For over 40 years, American business has increased the use of leasing, recognizing that the value of equipment comes from its use, not its ownership. Equipment leasing continues to mean investment in productive assets, economic growth and productivity, and the high quality jobs associated with technological and productive equipment, which makes up the bulk of leased assets.
Leasing is A Major Source of Investment in New Equipment
More companies, particularly small companies, acquire new productive equipment through leases than through loans. Of the $668 billion spent by business on productive assets in 2003, $208 billion, or 31 percent, was acquired by American businesses through leasing. In 2004, projected leasing volume is estimated at $218 billion.
American Leasing Companies Own More Equipment Than Any Other Industry
Who Leases? Everybody! Eighty percent of U.S. companies lease all or some of their equipment. They lease on an ongoing basis -- adding, upgrading, using the flexibility provided by leasing to have the most effective operation possible. Companies that lease tend to be smaller, growth-oriented, focused on productivity, and more technology-oriented. These are companies long on ideas, short on capital, and in need of flexibility as they grow and change. Companies that lease tend to create more jobs and be the most entrepreneurial and competitive.
- The most frequent reason given is the need for equipment flexibility related to either changes in the business or protection against technological obsolescence.
- Cash flow and financial reasons. Leasing permits a close matching of rental payments to the revenue produced by using the equipment. Leasing keeps debt lines open for working capital rather that tied up in capital expenditures.
- Efficiency and convenience. Companies make money by using equipment -- ownership has become incidental depending on business factors. Leasing companies provide a wide range of services related to equipment that can allow a company to focus on its core business -- not managing equipment. Acquisition, disposition, maintenance, and upgrading are just some of the benefits a lease can provide along with the capital itself.
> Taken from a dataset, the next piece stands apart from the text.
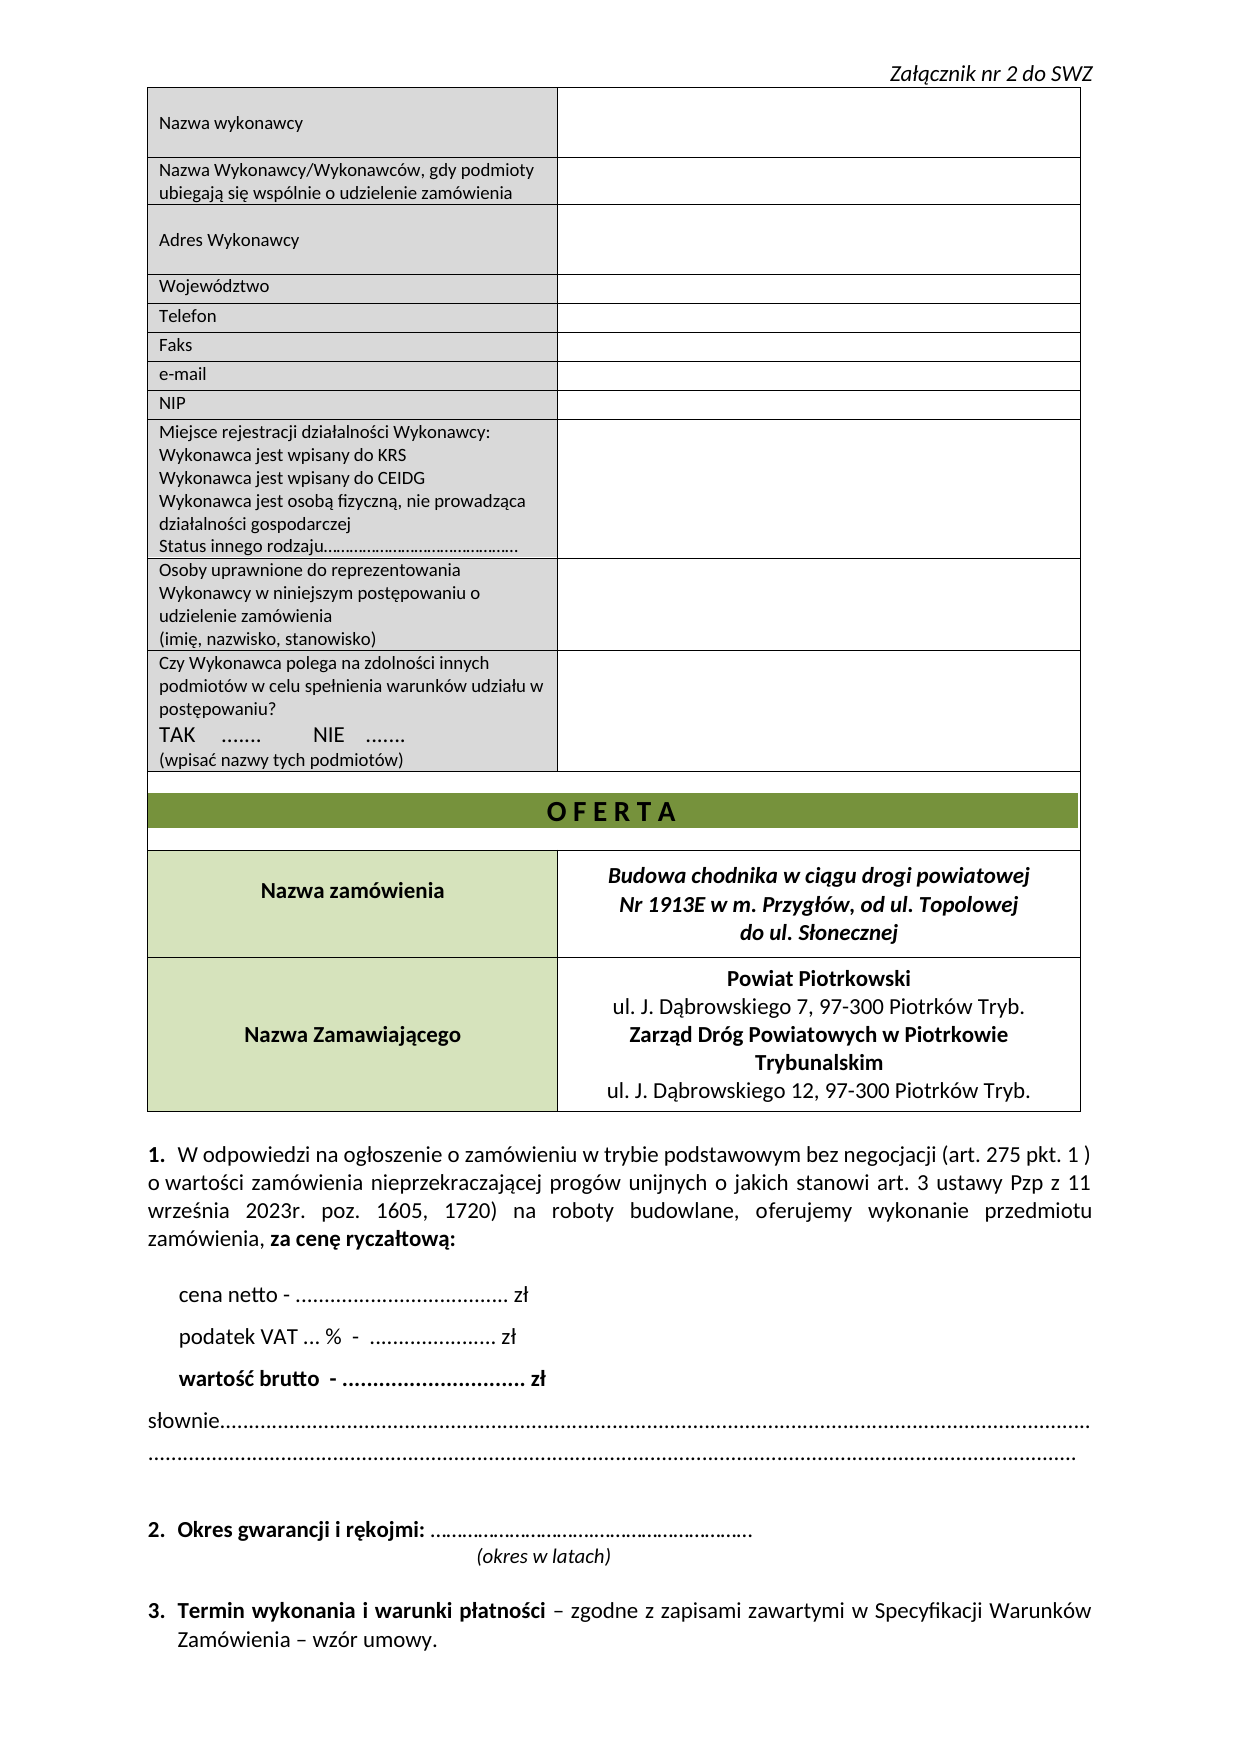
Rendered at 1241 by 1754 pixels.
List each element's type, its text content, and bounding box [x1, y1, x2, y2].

- Stimulating investment and serving growth. Companies are incented to invest in new equipment by the federal and state tax codes. But often the companies cannot use these incentives. Through the use of leasing, however, the benefit of the incentive can be passed through to a company in low rental payments because as the owner of the equipment, the leasing company utilized the depreciation or credit incentive.
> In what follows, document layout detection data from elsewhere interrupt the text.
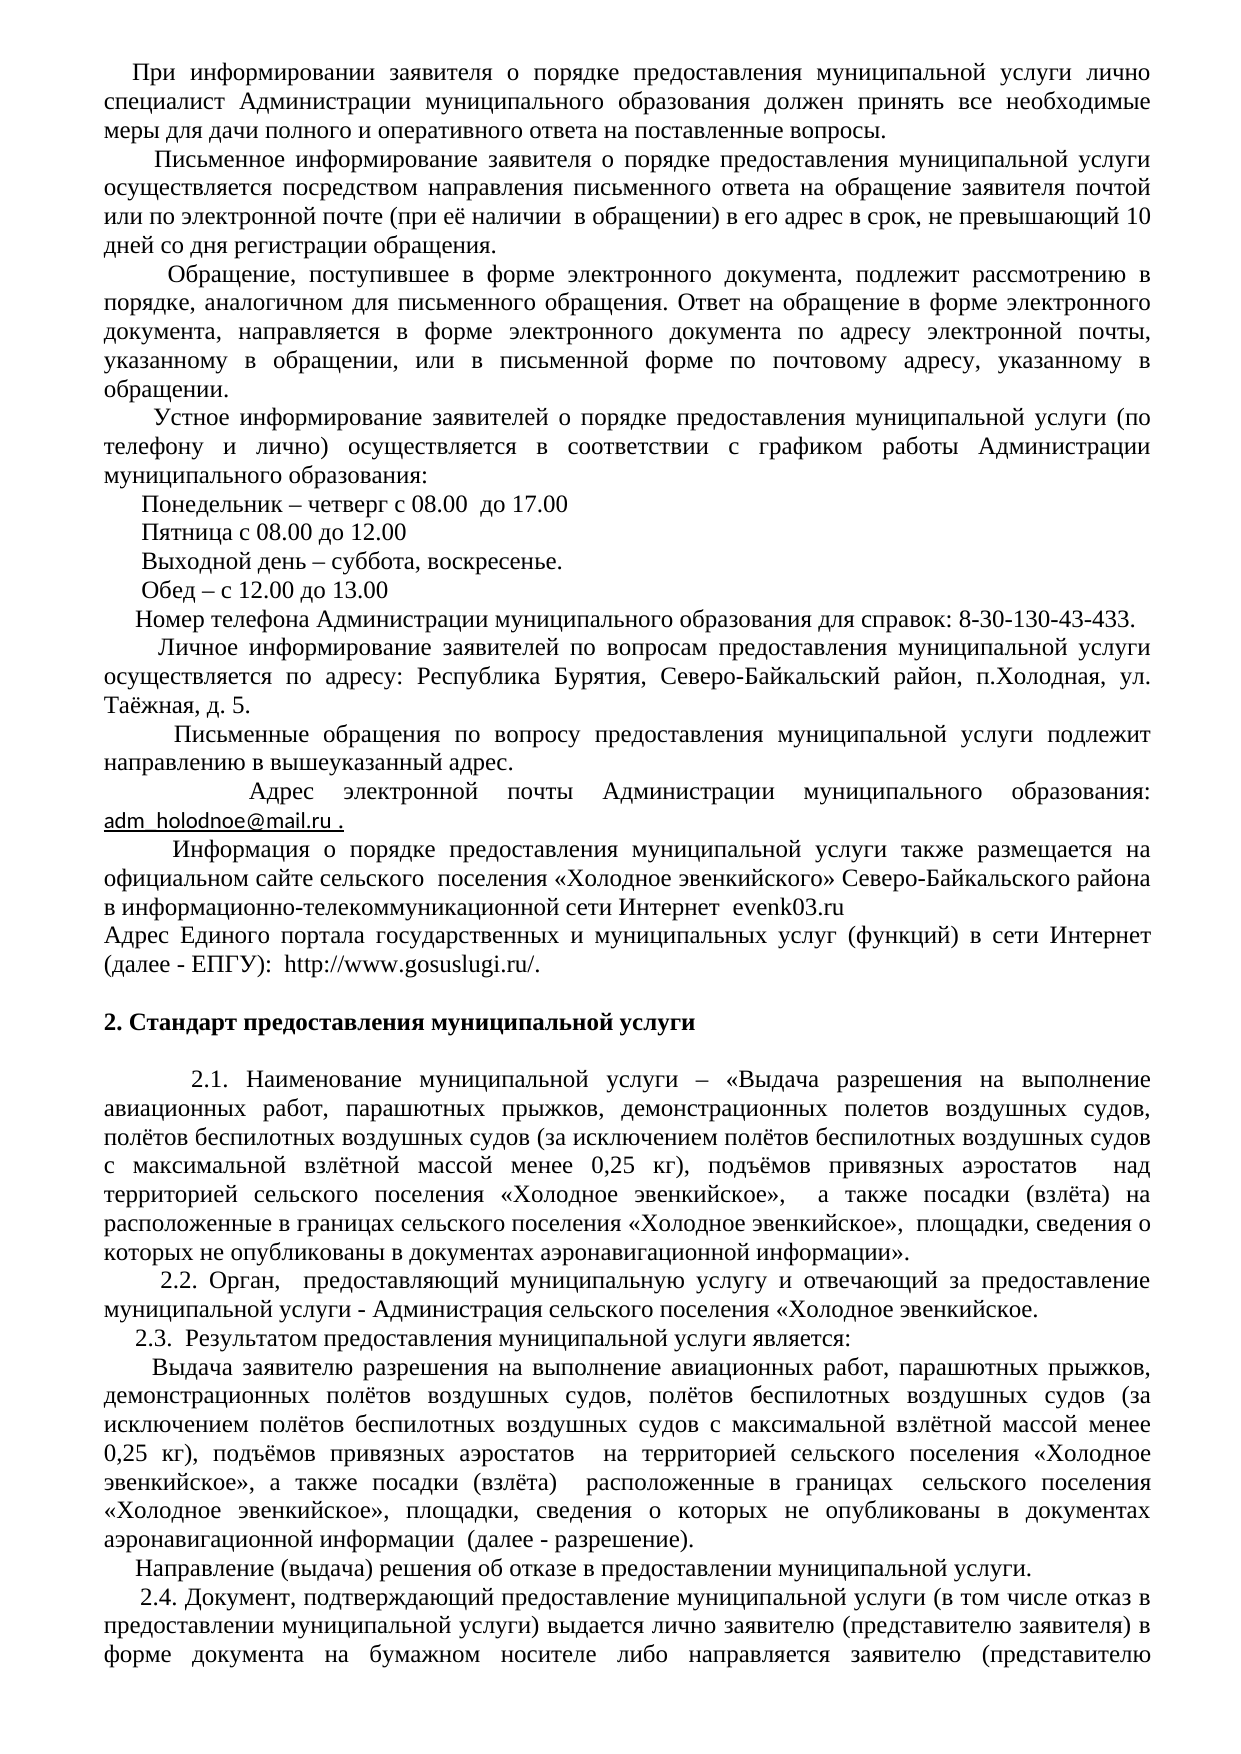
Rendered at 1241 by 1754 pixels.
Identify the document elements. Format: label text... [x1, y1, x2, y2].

text 2. Стандарт предоставления муниципальной услуги [103, 1007, 1152, 1035]
text Пятница с 08.00 до 12.00 [103, 517, 1152, 546]
text Адрес электронной почты Администрации муниципального образования: adm_holodnoe@mail.ru . [103, 776, 1152, 834]
text Устное информирование заявителей о порядке предоставления муниципальной услуги (по телефону и лично) осуществляется в соответствии с графиком работы Администрации муниципального образования: [103, 402, 1152, 489]
text Адрес Единого портала государственных и муниципальных услуг (функций) в сети Интернет (далее - ЕПГУ): http://www.gosuslugi.ru/. [103, 920, 1152, 978]
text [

Leasing Means Productivity, A Better Environment, and Jobs
Leased equipment tends to be technology based, fuel-efficient, easy to use, safe, and high-output equipment. Because leases provide flexibility, modernizing is made easier. It is estimated that each increase of $1 billion in equipment investment creates approximately 30,000 jobs. Leasing not only equips America, it puts America to work!
Who Are The Leasing Companies?
The several thousand organizations that provide leases to American business are industrial finance companies, banks, and independent companies. They are large and small. They tend to specialize in certain equipment or industries. They offer a wide range of equipment and related services from simply providing the capital through a lease to equipment maintenance, operating, managing, and remarketing.
For information on the ELA member leasing companies, search the Lessor Directory at our Choose Leasing site.
Leasing is International
Equipment leasing in the U.S. is part of a rapidly growing worldwide industry. Over one-half of the world's leasing is now being done by companies in Europe and Japan. Leasing is also increasing opportunities for exports of equipment and financial services.